Sometimes gratitude becomes a lifeline in a big thing[10] Pastor Martin Rinkart was a minister in the Lutheran church in the 17th century. If you know his name you might know that he wrote the hymn we often sing in November, “Now Thank We All Our God, With Hearts and Hands and Voices.” What you might not know, what I did not know until fairly recently, was how deep his understanding of the importance of gratitude truly was. For he wrote those words not in a mountaintop moment but in the midst of a war. As Kent Millard tells the story, The city in which he lived “Eilenburg was a city of refuge for political and military fugitives, which meant it became severely overcrowded and experienced deadly pestilence, poverty, and famine. The armies overran it three times. Even though Pastor Rinkart had barely enough to provide for his own family, he opened his home to provide food and shelter to countless people in need. In 1637 the people of Eilenburg experienced a severe plague and as the only surviving pastor in the city Pastor Rinkart conducted as many as fifty funerals a day for those who died during the plague.
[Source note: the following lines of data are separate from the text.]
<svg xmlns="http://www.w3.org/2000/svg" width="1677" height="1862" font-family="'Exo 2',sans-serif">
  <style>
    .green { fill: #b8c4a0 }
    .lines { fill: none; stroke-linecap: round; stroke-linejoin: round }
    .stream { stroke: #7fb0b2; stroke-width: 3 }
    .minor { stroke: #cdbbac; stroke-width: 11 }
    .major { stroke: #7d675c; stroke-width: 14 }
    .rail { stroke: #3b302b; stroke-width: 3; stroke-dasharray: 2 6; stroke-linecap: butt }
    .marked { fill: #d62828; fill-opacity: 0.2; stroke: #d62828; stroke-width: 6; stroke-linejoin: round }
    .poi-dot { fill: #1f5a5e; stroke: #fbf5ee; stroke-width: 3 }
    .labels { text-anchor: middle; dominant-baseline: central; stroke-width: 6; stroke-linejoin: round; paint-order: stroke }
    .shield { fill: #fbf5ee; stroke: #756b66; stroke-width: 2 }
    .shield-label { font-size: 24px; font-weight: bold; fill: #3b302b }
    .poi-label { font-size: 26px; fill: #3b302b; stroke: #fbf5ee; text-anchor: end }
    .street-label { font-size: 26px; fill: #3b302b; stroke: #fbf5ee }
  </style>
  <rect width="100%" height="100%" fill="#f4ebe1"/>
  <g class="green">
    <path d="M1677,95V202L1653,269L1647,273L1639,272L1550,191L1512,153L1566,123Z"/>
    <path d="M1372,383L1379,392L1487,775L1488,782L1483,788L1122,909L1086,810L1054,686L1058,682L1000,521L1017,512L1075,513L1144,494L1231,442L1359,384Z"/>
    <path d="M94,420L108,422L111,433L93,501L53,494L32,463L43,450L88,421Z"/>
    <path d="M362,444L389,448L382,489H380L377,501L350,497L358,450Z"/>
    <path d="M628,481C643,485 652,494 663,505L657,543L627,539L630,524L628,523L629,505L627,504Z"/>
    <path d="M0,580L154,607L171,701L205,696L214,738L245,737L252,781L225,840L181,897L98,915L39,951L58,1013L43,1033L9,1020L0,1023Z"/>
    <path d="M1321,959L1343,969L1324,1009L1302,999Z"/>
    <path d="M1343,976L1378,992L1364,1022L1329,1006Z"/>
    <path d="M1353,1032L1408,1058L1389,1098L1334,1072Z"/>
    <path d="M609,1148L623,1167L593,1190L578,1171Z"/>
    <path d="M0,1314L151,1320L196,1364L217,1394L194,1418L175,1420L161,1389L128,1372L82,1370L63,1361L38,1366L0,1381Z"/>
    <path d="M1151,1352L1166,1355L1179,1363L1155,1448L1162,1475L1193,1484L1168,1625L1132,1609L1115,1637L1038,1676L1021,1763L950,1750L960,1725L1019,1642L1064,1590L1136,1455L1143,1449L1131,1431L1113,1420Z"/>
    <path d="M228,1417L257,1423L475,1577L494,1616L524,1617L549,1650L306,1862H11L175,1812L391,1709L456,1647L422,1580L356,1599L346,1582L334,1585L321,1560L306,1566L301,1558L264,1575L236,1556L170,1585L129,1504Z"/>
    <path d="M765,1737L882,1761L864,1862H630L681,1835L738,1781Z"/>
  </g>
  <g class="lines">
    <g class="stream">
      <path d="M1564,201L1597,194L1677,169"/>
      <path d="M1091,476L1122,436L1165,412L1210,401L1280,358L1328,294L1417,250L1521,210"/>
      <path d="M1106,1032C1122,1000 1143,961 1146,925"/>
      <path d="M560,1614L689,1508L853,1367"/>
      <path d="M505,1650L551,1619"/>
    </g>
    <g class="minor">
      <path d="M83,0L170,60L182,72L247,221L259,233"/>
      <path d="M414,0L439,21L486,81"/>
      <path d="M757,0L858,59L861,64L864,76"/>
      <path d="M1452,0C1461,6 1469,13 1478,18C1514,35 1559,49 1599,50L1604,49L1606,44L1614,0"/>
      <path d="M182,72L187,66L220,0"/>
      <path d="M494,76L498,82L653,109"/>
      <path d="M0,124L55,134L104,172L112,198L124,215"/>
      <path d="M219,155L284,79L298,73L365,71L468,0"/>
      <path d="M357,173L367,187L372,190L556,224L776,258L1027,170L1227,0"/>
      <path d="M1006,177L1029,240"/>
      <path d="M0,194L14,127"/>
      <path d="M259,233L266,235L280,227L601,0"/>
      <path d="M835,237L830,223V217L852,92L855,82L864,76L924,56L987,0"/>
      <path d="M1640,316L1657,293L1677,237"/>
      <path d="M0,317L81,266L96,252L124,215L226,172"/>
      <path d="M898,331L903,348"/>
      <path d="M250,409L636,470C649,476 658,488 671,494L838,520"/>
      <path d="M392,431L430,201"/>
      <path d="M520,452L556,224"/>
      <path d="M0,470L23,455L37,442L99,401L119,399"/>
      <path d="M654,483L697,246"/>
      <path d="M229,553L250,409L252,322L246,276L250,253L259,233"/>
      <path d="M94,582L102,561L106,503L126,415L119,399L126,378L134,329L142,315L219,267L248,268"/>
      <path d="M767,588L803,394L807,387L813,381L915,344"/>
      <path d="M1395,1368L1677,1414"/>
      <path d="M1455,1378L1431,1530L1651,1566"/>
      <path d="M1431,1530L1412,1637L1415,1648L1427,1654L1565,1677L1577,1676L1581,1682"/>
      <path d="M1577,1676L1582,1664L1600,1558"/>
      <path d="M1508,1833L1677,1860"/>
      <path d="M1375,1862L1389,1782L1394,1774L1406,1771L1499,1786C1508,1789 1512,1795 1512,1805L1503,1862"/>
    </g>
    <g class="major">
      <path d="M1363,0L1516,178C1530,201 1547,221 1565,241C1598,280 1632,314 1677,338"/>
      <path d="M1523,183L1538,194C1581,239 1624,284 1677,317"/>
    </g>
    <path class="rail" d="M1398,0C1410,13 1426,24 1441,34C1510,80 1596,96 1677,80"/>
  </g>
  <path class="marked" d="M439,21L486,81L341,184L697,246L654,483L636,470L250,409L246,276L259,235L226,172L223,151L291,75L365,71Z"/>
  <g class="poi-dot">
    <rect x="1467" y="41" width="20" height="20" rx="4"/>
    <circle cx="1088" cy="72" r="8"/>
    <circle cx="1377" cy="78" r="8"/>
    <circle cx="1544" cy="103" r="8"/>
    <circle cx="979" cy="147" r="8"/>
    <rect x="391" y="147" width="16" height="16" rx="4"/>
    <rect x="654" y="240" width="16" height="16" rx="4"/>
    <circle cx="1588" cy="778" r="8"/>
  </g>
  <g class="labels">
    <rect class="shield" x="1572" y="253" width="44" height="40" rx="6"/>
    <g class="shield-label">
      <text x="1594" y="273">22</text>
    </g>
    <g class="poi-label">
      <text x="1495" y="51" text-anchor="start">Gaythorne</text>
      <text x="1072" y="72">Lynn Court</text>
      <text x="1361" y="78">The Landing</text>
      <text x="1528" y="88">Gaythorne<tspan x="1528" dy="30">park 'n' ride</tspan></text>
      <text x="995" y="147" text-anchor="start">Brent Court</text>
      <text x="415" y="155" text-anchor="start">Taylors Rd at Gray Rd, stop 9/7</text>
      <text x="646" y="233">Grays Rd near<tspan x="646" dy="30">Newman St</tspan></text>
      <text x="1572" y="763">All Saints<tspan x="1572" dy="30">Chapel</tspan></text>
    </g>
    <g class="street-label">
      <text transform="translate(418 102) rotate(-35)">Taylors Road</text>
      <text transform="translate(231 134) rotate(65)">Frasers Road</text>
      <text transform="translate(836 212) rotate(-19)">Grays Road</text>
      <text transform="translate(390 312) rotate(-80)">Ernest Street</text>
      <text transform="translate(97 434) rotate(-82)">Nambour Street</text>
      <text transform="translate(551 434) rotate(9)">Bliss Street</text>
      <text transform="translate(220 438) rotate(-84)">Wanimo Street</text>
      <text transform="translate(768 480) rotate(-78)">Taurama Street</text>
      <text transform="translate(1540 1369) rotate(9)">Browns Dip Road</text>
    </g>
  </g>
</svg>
Pastor Rinkart’s wife also died of the plague and he conducted her funeral.”

 

It was in the midst of this that he wrote these words. Words that spoke to the power of gratitude. Gratitude is not in ignorance of real life, but alongside it. Not in denial of grief, but accompanying it.  Deep gratitude. The kind of gratitude I’d like to have. Gratitude changes our vision. Changes us. Makes us well.

 

O may this bounteous God through all our life be near us,

with ever joyful hearts and blessed peace to cheer us,

to keep us in his grace, and guide us when perplexed,

and free us from all ills of this world in the next.[11]

 

Sometimes gratitude comes easily. Like when your children are small and they are sleeping, peacefully, and you get that overwhelming rush of love for them.

 

Sometimes, like when that same child is having a meltdown in the cereal aisle at the grocery store and you can feel people staring, gratitude is a little harder to come by.

 

And, in their defense, I suspect children would say the same things about their parents. Sometimes we are easy to love and other times, not so much.

 

But whether the gratitude comes simply or is hard won, gratitude, thankfulness, make no mistake, changes everything. Changes how we live. How we love. How we see others. How we view the world.

 

What’s happening in your life that might be transformed by gratitude?

 

Where are you in your relationships, and how might that be renewed, reviewed, and seen anew through the eyes of gratitude?

 

What is God just waiting for you to return, praising him, in order to make you well?

 

Then he said to him, "Get up and go on your way; your faith has made you well."


[1] D. Mark Davis, this blog is a weekly translation of a text from the Revised Common Lectionary.

http://leftbehindandlovingit.blogspot.com/2013/10/cleanse-cure-and-make-whole.html

[2] John T. Carroll, “Between text and Sermon: Luke 17: 11-19” Interpretation 1 Oct 1999, 405.

[3] http://biblehub.com/interlinear/luke/17.htm

[4] http://biblehub.com/greek/3708.htm

[5] http://leftbehindandlovingit.blogspot.com/2013/10/cleanse-cure-and-make-whole.html

[6] https://www.pulpitfiction.com/notes/proper23c/#Luke=

[7] http://www.crossmarks.com/brian/luke17x11.htm

[8] Henri Nouwen, Turn My Mourning Into Dancing. (New York: Thomas Nelson, 2004). Page 11.

              books.google.com/books?isbn=0849945097  Retrieved June 1, 2013

[9]  Dee Dee Risher, “The Cloak of Gratitude.” CONSP!RE Magazine, Volume 5, Number 1, Winter 2013. Pages 9 – 11.

[10] Millard, Kent. The Gratitude Path: Leading Your Church to Generosity. Abingdon Press, 2015. Kindle edition.